Parece-me que a responsabilidade individual pelo bem comum esteja em vias de extinção. Hoje, como nunca, somos sensibilizados para a importância da autoestima e da autoafirmação. Que o mínimo que merecemos é o melhor para nós. Tudo certo, mas calma.
Desde quando cuidar da natureza, da localidade em que estamos inseridos, das pessoas que nos rodeiam e dos espaços públicos deixou de ser um dever de todos?

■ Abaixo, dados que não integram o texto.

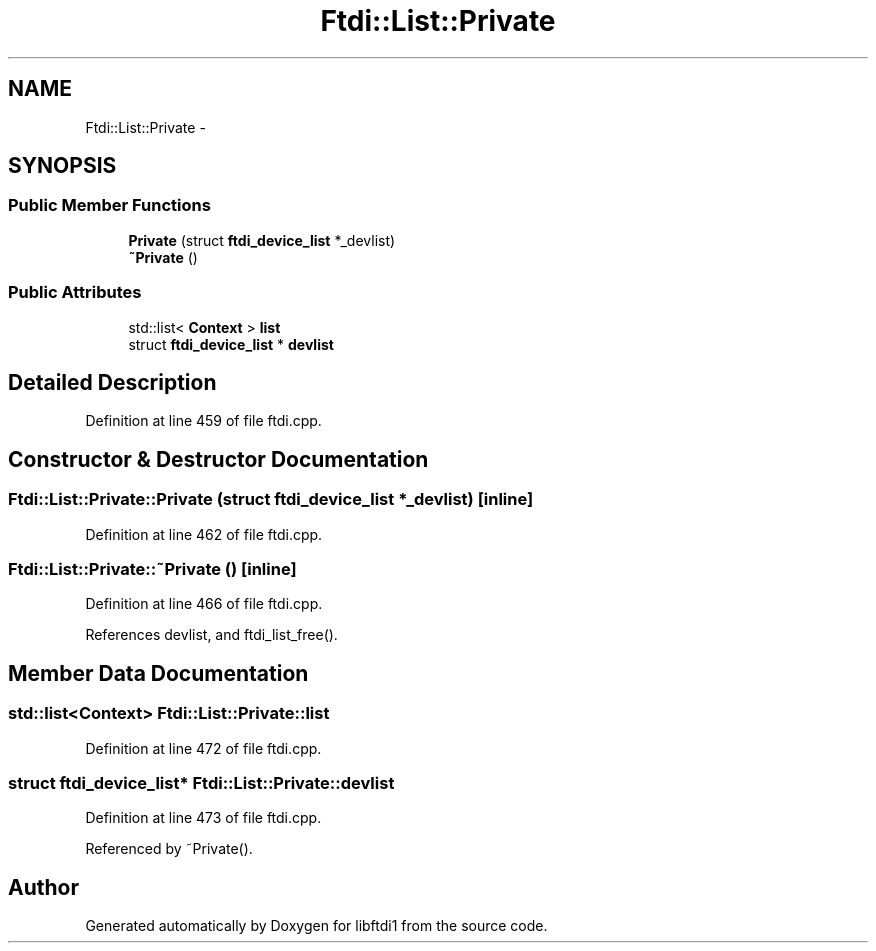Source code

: .TH "Ftdi::List::Private" 3 "Fri Mar 6 2015" "Version 1.2" "libftdi1" \" -*- nroff -*-
.ad l
.nh
.SH NAME
Ftdi::List::Private \- 
.SH SYNOPSIS
.br
.PP
.SS "Public Member Functions"

.in +1c
.ti -1c
.RI "\fBPrivate\fP (struct \fBftdi_device_list\fP *_devlist)"
.br
.ti -1c
.RI "\fB~Private\fP ()"
.br
.in -1c
.SS "Public Attributes"

.in +1c
.ti -1c
.RI "std::list< \fBContext\fP > \fBlist\fP"
.br
.ti -1c
.RI "struct \fBftdi_device_list\fP * \fBdevlist\fP"
.br
.in -1c
.SH "Detailed Description"
.PP 
Definition at line 459 of file ftdi\&.cpp\&.
.SH "Constructor & Destructor Documentation"
.PP 
.SS "Ftdi::List::Private::Private (struct \fBftdi_device_list\fP *_devlist)\fC [inline]\fP"

.PP
Definition at line 462 of file ftdi\&.cpp\&.
.SS "Ftdi::List::Private::~Private ()\fC [inline]\fP"

.PP
Definition at line 466 of file ftdi\&.cpp\&.
.PP
References devlist, and ftdi_list_free()\&.
.SH "Member Data Documentation"
.PP 
.SS "std::list<\fBContext\fP> Ftdi::List::Private::list"

.PP
Definition at line 472 of file ftdi\&.cpp\&.
.SS "struct \fBftdi_device_list\fP* Ftdi::List::Private::devlist"

.PP
Definition at line 473 of file ftdi\&.cpp\&.
.PP
Referenced by ~Private()\&.

.SH "Author"
.PP 
Generated automatically by Doxygen for libftdi1 from the source code\&.
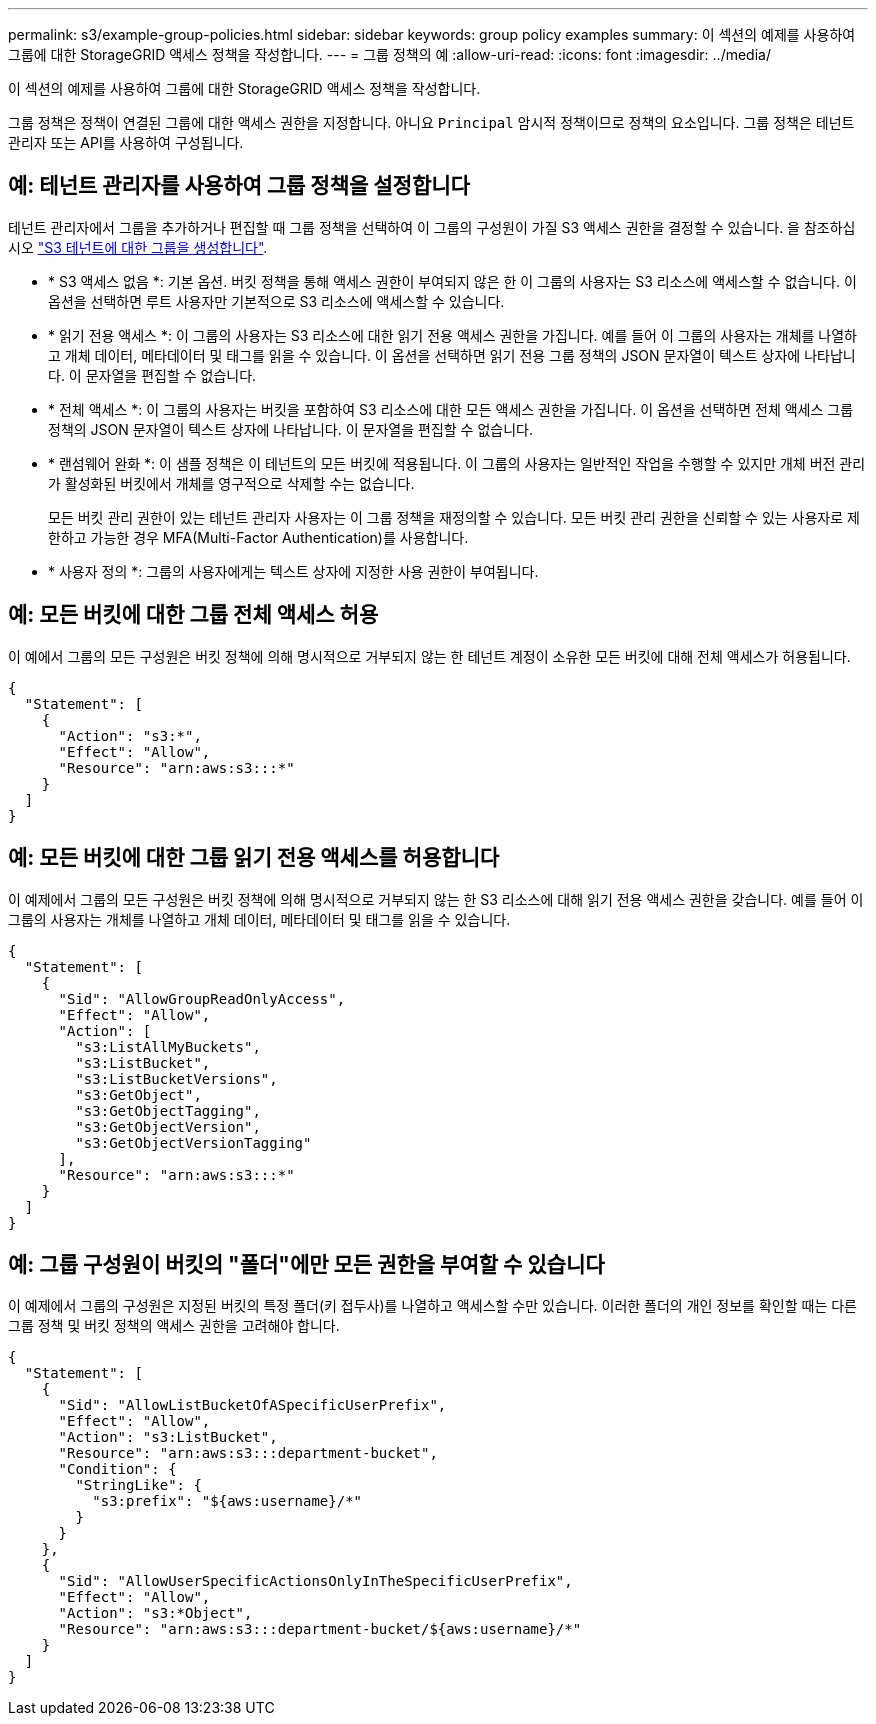 ---
permalink: s3/example-group-policies.html 
sidebar: sidebar 
keywords: group policy examples 
summary: 이 섹션의 예제를 사용하여 그룹에 대한 StorageGRID 액세스 정책을 작성합니다. 
---
= 그룹 정책의 예
:allow-uri-read: 
:icons: font
:imagesdir: ../media/


[role="lead"]
이 섹션의 예제를 사용하여 그룹에 대한 StorageGRID 액세스 정책을 작성합니다.

그룹 정책은 정책이 연결된 그룹에 대한 액세스 권한을 지정합니다. 아니요 `Principal` 암시적 정책이므로 정책의 요소입니다. 그룹 정책은 테넌트 관리자 또는 API를 사용하여 구성됩니다.



== 예: 테넌트 관리자를 사용하여 그룹 정책을 설정합니다

테넌트 관리자에서 그룹을 추가하거나 편집할 때 그룹 정책을 선택하여 이 그룹의 구성원이 가질 S3 액세스 권한을 결정할 수 있습니다. 을 참조하십시오 link:../tenant/creating-groups-for-s3-tenant.html["S3 테넌트에 대한 그룹을 생성합니다"].

* * S3 액세스 없음 *: 기본 옵션. 버킷 정책을 통해 액세스 권한이 부여되지 않은 한 이 그룹의 사용자는 S3 리소스에 액세스할 수 없습니다. 이 옵션을 선택하면 루트 사용자만 기본적으로 S3 리소스에 액세스할 수 있습니다.
* * 읽기 전용 액세스 *: 이 그룹의 사용자는 S3 리소스에 대한 읽기 전용 액세스 권한을 가집니다. 예를 들어 이 그룹의 사용자는 개체를 나열하고 개체 데이터, 메타데이터 및 태그를 읽을 수 있습니다. 이 옵션을 선택하면 읽기 전용 그룹 정책의 JSON 문자열이 텍스트 상자에 나타납니다. 이 문자열을 편집할 수 없습니다.
* * 전체 액세스 *: 이 그룹의 사용자는 버킷을 포함하여 S3 리소스에 대한 모든 액세스 권한을 가집니다. 이 옵션을 선택하면 전체 액세스 그룹 정책의 JSON 문자열이 텍스트 상자에 나타납니다. 이 문자열을 편집할 수 없습니다.
* * 랜섬웨어 완화 *: 이 샘플 정책은 이 테넌트의 모든 버킷에 적용됩니다. 이 그룹의 사용자는 일반적인 작업을 수행할 수 있지만 개체 버전 관리가 활성화된 버킷에서 개체를 영구적으로 삭제할 수는 없습니다.
+
모든 버킷 관리 권한이 있는 테넌트 관리자 사용자는 이 그룹 정책을 재정의할 수 있습니다. 모든 버킷 관리 권한을 신뢰할 수 있는 사용자로 제한하고 가능한 경우 MFA(Multi-Factor Authentication)를 사용합니다.

* * 사용자 정의 *: 그룹의 사용자에게는 텍스트 상자에 지정한 사용 권한이 부여됩니다.




== 예: 모든 버킷에 대한 그룹 전체 액세스 허용

이 예에서 그룹의 모든 구성원은 버킷 정책에 의해 명시적으로 거부되지 않는 한 테넌트 계정이 소유한 모든 버킷에 대해 전체 액세스가 허용됩니다.

[listing]
----
{
  "Statement": [
    {
      "Action": "s3:*",
      "Effect": "Allow",
      "Resource": "arn:aws:s3:::*"
    }
  ]
}
----


== 예: 모든 버킷에 대한 그룹 읽기 전용 액세스를 허용합니다

이 예제에서 그룹의 모든 구성원은 버킷 정책에 의해 명시적으로 거부되지 않는 한 S3 리소스에 대해 읽기 전용 액세스 권한을 갖습니다. 예를 들어 이 그룹의 사용자는 개체를 나열하고 개체 데이터, 메타데이터 및 태그를 읽을 수 있습니다.

[listing]
----
{
  "Statement": [
    {
      "Sid": "AllowGroupReadOnlyAccess",
      "Effect": "Allow",
      "Action": [
        "s3:ListAllMyBuckets",
        "s3:ListBucket",
        "s3:ListBucketVersions",
        "s3:GetObject",
        "s3:GetObjectTagging",
        "s3:GetObjectVersion",
        "s3:GetObjectVersionTagging"
      ],
      "Resource": "arn:aws:s3:::*"
    }
  ]
}
----


== 예: 그룹 구성원이 버킷의 "폴더"에만 모든 권한을 부여할 수 있습니다

이 예제에서 그룹의 구성원은 지정된 버킷의 특정 폴더(키 접두사)를 나열하고 액세스할 수만 있습니다. 이러한 폴더의 개인 정보를 확인할 때는 다른 그룹 정책 및 버킷 정책의 액세스 권한을 고려해야 합니다.

[listing]
----
{
  "Statement": [
    {
      "Sid": "AllowListBucketOfASpecificUserPrefix",
      "Effect": "Allow",
      "Action": "s3:ListBucket",
      "Resource": "arn:aws:s3:::department-bucket",
      "Condition": {
        "StringLike": {
          "s3:prefix": "${aws:username}/*"
        }
      }
    },
    {
      "Sid": "AllowUserSpecificActionsOnlyInTheSpecificUserPrefix",
      "Effect": "Allow",
      "Action": "s3:*Object",
      "Resource": "arn:aws:s3:::department-bucket/${aws:username}/*"
    }
  ]
}
----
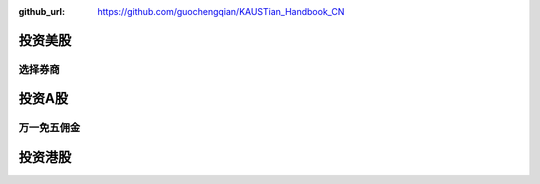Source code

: :github_url: https://github.com/guochengqian/KAUSTian_Handbook_CN

投资美股
========

选择券商
--------


+------------------------+------------+----------+
|   | 券商  | 佣金 |  出入金手续费 |
+========================+============+==========+
| 德美利证券  | $0   | 汇入0，汇出$25 |
+------------------------+------------+----------+
| 第一证券   | $0       |汇入0，汇出$25 |
+------------------------+-----------------------+



投资A股
========

万一免五佣金
-----------


投资港股
==========
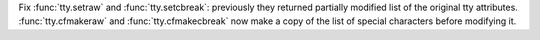 Fix :func:`tty.setraw` and :func:`tty.setcbreak`: previously they returned
partially modified list of the original tty attributes.
:func:`tty.cfmakeraw` and :func:`tty.cfmakecbreak` now make a copy of the
list of special characters before modifying it.
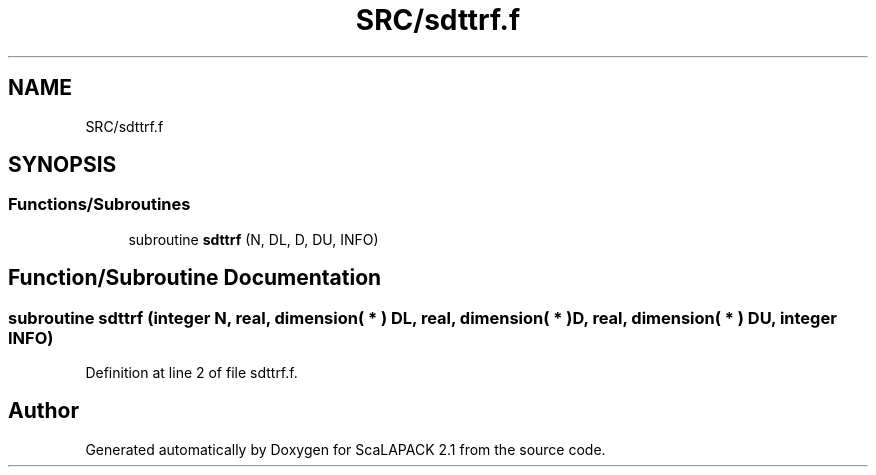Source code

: .TH "SRC/sdttrf.f" 3 "Sat Nov 16 2019" "Version 2.1" "ScaLAPACK 2.1" \" -*- nroff -*-
.ad l
.nh
.SH NAME
SRC/sdttrf.f
.SH SYNOPSIS
.br
.PP
.SS "Functions/Subroutines"

.in +1c
.ti -1c
.RI "subroutine \fBsdttrf\fP (N, DL, D, DU, INFO)"
.br
.in -1c
.SH "Function/Subroutine Documentation"
.PP 
.SS "subroutine sdttrf (integer N, real, dimension( * ) DL, real, dimension( * ) D, real, dimension( * ) DU, integer INFO)"

.PP
Definition at line 2 of file sdttrf\&.f\&.
.SH "Author"
.PP 
Generated automatically by Doxygen for ScaLAPACK 2\&.1 from the source code\&.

Fico com a sensação de que, agora, quem faz o que é certo é visto como tolo ou ingénuo. Sei lá: estacionar no lugar correto, mesmo que implique ficar mais longe; atravessar na passadeira quando o semáforo está verde; deixar limpas as casas de banho públicas ou de estabelecimentos comerciais; ao fazer as necessidades fisiológicas na serra, levar consigo o papel ou outros materiais que usou para depois colocar no lixo; ceder a cadeira a quem parece mais cansado ou atarantado; utilizar os ilustres: “bom dia”, “boa tarde”, “obrigado”, “desculpe” e “se faz favor”. Mais tolo é aquele que limpa uma rua ou uma vereda por vontade própria, apanha lixo que não é seu ou ajuda um estranho que está atrapalhado. Coitado daquele que, em público, elogia ou concorda com alguém que não defende o mesmo que ele. E unirem-se por uma boa causa maior? Erro crucial. É logo um sinal de fraqueza ou de estupidez. Ouvem sempre depressa: “Deves achar que vais mudar o mundo ou que alguém te vai agradecer?”
Os mais velhos acham que já deram o que tinham a dar, agora os outros que resolvam. Os adultos pagam impostos, têm direito às coisas como devem ser. Por isso, alguém que resolva. Os pais entendem que, para ter o certificado de excelência, devem fazer tudo pelos filhos, evitando as dificuldades e o sofrimento. Aquele que se atreva a desafiar a sua cria, não importa quantos anos tenha, é repreendido e tem de pedir desculpa, apesar do monte de relatórios a justificar o sucedido. As crianças e os jovens crescem sem saber lidar com contrariedades e com a ideia de que alguém vai resolver os seus problemas. Que os seus pedidos são uma ordem. E andamos todos nisto.
O que há? Desalento, falta de esperança. Sentimo-nos incompreendidos e de costas voltadas. Cada um que faça pela vida, convictos de que já ninguém vai pôr ordem nisto. Mais vezes do que gostaria, ouço: “Só mesmo Deus”. Creio que não estarei a cometer nenhuma heresia, mas Deus deu-nos o livre-arbítrio. Isso é o maior sinal de que somos nós, espécie social dotada de inteligência, que temos de agir. Não digo que Ele não ajude, mas não vai fazer o trabalho todo, até porque quem sabe como isto funciona somos nós. Só que isso dá trabalho. Preferimos passar o tempo a empurrar as responsabilidades para quem manda mais e já vamos em Deus Nosso Senhor. Lembrem-se, o seu é o limite.
E agora? Já podemos voltar à fase em que cada um de nós pensa nos outros, coopera e é proativo, sabendo que isso traz uma sensação de realização e propósito, e estamos a dar um exemplo positivo às gerações mais novas, mostrando-lhes a importância de cuidar do bem comum? Em que sabemos que viver em sociedade significa estarmos todos interligados e que as nossas ações, por mais pequenas que sejam, têm um impacto nos outros e no ambiente à nossa volta? Vamos resolver isto?